**Task prompt:**
Without the pictures, print the lines from the one holding "ciò che serviva presumibilmente era un" through the last line below, both included, exactly as they stand.

**Task inputs:**
---------------

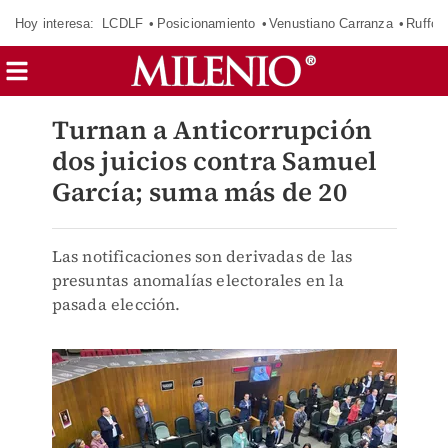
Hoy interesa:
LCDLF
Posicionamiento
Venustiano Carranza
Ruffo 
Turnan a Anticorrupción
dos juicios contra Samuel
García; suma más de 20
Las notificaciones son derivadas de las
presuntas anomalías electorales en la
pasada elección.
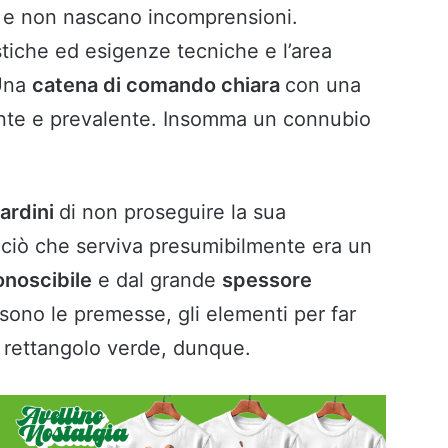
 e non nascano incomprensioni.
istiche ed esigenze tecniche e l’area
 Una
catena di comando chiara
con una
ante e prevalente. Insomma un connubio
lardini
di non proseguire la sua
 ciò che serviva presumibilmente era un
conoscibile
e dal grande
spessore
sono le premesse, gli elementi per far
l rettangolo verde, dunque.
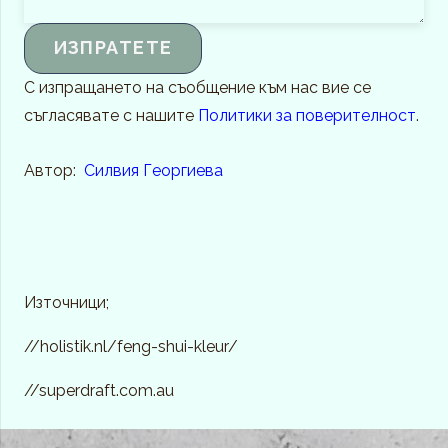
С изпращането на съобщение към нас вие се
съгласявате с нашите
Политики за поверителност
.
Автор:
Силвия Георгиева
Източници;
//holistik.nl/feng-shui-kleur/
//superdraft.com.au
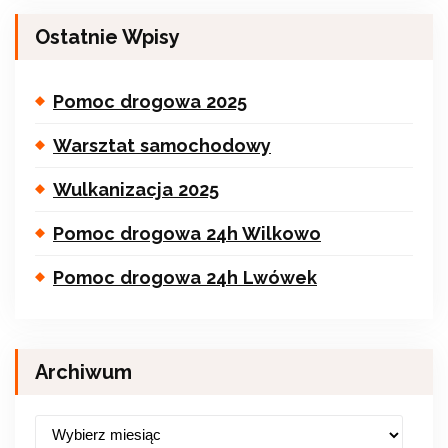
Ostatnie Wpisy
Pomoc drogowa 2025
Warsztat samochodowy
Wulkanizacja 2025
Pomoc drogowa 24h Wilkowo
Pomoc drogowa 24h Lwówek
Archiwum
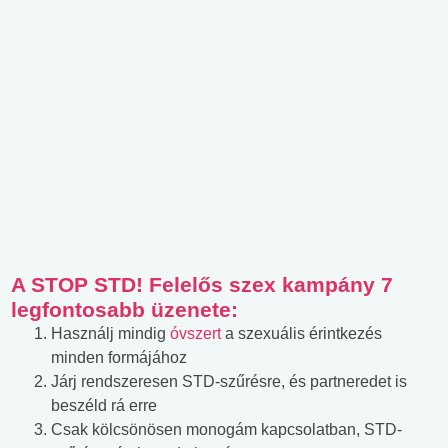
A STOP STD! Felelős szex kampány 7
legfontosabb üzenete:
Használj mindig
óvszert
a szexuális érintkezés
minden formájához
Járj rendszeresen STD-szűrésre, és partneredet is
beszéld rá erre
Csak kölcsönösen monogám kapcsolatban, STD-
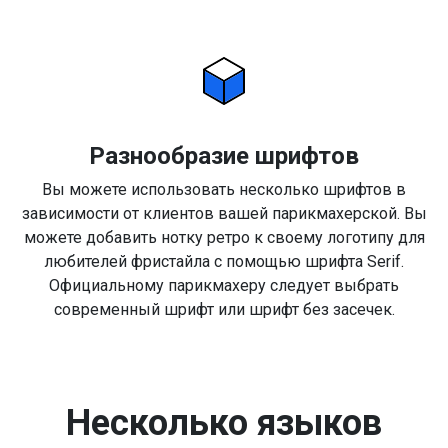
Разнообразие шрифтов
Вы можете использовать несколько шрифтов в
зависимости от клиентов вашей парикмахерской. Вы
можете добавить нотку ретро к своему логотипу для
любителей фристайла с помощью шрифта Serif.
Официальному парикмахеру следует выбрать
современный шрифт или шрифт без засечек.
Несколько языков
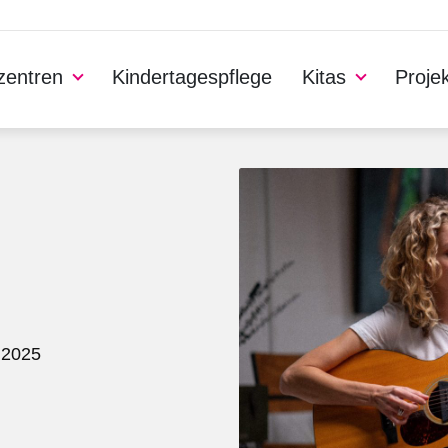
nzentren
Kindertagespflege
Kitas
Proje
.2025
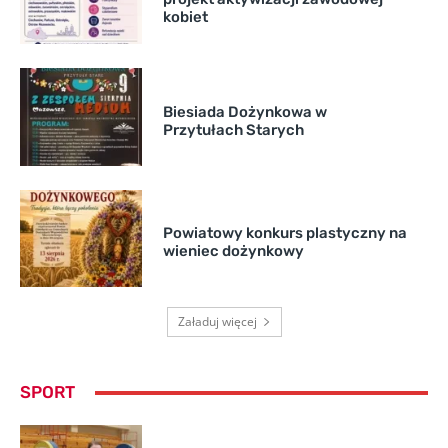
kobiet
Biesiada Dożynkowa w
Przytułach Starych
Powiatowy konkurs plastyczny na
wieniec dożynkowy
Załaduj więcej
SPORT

---------------

**Response for this exercise:**
 ciò che serviva presumibilmente era un
conoscibile
e dal grande
spessore
sono le premesse, gli elementi per far
l rettangolo verde, dunque.
С изпращането на съобщение към нас вие се
съгласявате с нашите
Политики за поверителност
.
Автор:
Силвия Георгиева
Източници;
//holistik.nl/feng-shui-kleur/
//superdraft.com.au
Ostatnie Wpisy
Pomoc drogowa 2025
Warsztat samochodowy
Wulkanizacja 2025
Pomoc drogowa 24h Wilkowo
Pomoc drogowa 24h Lwówek
Archiwum
A STOP STD! Felelős szex kampány 7
legfontosabb üzenete:
Használj mindig
óvszert
a szexuális érintkezés
minden formájához
Járj rendszeresen STD-szűrésre, és partneredet is
beszéld rá erre
Csak kölcsönösen monogám kapcsolatban, STD-
Разнообразие шрифтов
Вы можете использовать несколько шрифтов в
зависимости от клиентов вашей парикмахерской. Вы
можете добавить нотку ретро к своему логотипу для
любителей фристайла с помощью шрифта Serif.
Официальному парикмахеру следует выбрать
современный шрифт или шрифт без засечек.
Несколько языков
nzentren
Kindertagespflege
Kitas
Proje
.2025
kobiet
Biesiada Dożynkowa w
Przytułach Starych
Powiatowy konkurs plastyczny na
wieniec dożynkowy
Załaduj więcej
SPORT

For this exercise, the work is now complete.